Work request 1: Can you reproduce, word for word, the part of the excerpted passage that opens with the words containing "Note also that" and closes with "years of Bush."?
Work request 2: Do these statements agree with the excerpted passage? Answer yes or no for each and quote the deciding words. (a) The original Mac the writer owned had 128kB of RAM. (b) The writer later added a second internal floppy drive. (c) The writer says static type checking is useless for every part of a program.

Excerpted passage:
▬▬▬▬▬▬▬▬▬▬

Note also that I owned and used an original Mac (128kB RAM, one 400kB internal floppy drive, 64kB ROM) as my only machine for over a year (until I upgraded it to 512kB RAM and added an external floppy drive). While these additions made it *more* usable, it was quite usable without them - in fact I was paid to write software on it and for it that was used by researchers to process large data sets (single runs often took several days). So I am not just speaking from hearsay, but personal experience both as a user and programmer of the original Mac.
Make no mistake about it:
A vote for Nader is a vote for Bush.
Do not fall into this trap.
Vote for Nader only if you want four more years of Bush.
I would be very interested to see an example of a real-world application where unpredictable user inputs can demonstrably render static type-checking useless, or where static type-checking makes a real-world application significantly harder to write. Because I sure can't think of one.
Static type checking is still useful for those portions of the program that are, well, static. Any part of the program that deals only with data that is known at compile time, can benefit from static type checking. For example, if your menus are not dynamic (their content does not change) then that portion of your code can benefit from static type checking, etc.
But by far the more difficult bit is dealing with data that isn't known at compile time. Let's take the same example. What if I have a menu item that lists the names of recently opened files with their full path - say in a File menu. However, the menu drawing code I use assumes that all menu items are less than a certain number of characters. There is absolutely no way that I as a programmer can know at compile time whether the type of that file path will be stringLessThan64Characters, or whatever the limit is. I must do a run time check of the data, and respond accordingly. The benefits of compile time type checking are lost for this portion of the code, because it is interactive. The nature of the data that my algorithms will be dealing with cannot be known at compile time because it is determined by user input.
This issue is multiplied in the sequences of user mouse and keyboard actions in, for example, a graphics program. The user can cut/paste/drag/drop/copy-drag etc. At each juncture, my code must check the nature of the data to assure that it can be handled by my algorithms. Static type checking here becomes of little utility. I end up with much of my data being of type "Untyped" and so, it must be type checked repeatedly at run time.

▬▬▬▬▬▬▬▬▬▬

Entries shown:
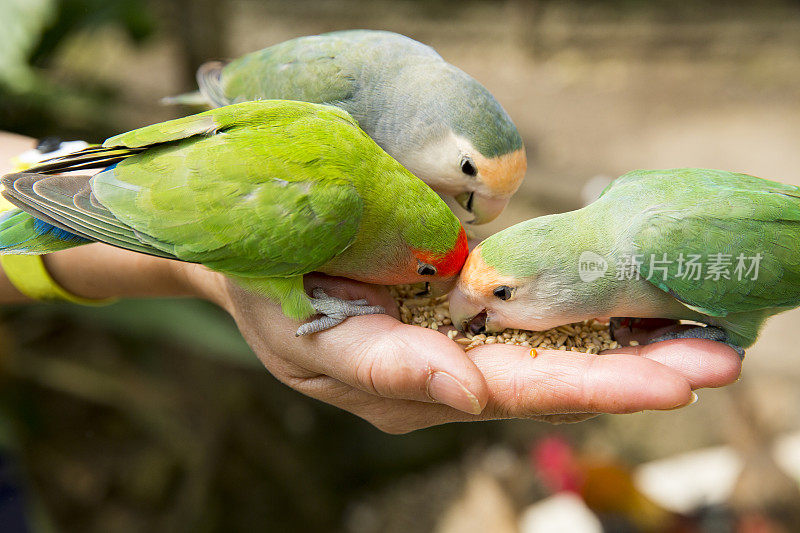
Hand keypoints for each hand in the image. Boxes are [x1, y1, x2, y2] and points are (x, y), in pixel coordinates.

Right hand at [196, 271, 741, 432]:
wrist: (250, 256)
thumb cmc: (270, 297)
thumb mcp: (312, 341)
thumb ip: (387, 369)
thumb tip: (467, 393)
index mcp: (415, 387)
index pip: (518, 391)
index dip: (595, 388)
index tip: (671, 385)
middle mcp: (448, 370)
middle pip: (551, 375)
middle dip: (635, 370)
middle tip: (720, 360)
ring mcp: (454, 337)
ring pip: (546, 347)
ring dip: (622, 340)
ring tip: (696, 335)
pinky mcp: (454, 303)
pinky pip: (526, 312)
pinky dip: (582, 310)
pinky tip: (628, 303)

▬▬▬▬▬▬▬▬▬▬

Reply 1:
Note also that I owned and used an original Mac (128kB RAM, one 400kB internal floppy drive, 64kB ROM) as my only machine for over a year (until I upgraded it to 512kB RAM and added an external floppy drive). While these additions made it *more* usable, it was quite usable without them - in fact I was paid to write software on it and for it that was used by researchers to process large data sets (single runs often took several days). So I am not just speaking from hearsay, but personal experience both as a user and programmer of the original Mac.
Make no mistake about it:
A vote for Nader is a vote for Bush.
Do not fall into this trap.
Vote for Nader only if you want four more years of Bush.

Reply 2:
(a) Yes: "128kB RAM"
(b) No: "added an external floppy drive"
(c) No: "Static type checking is still useful for those portions of the program that are, well, static."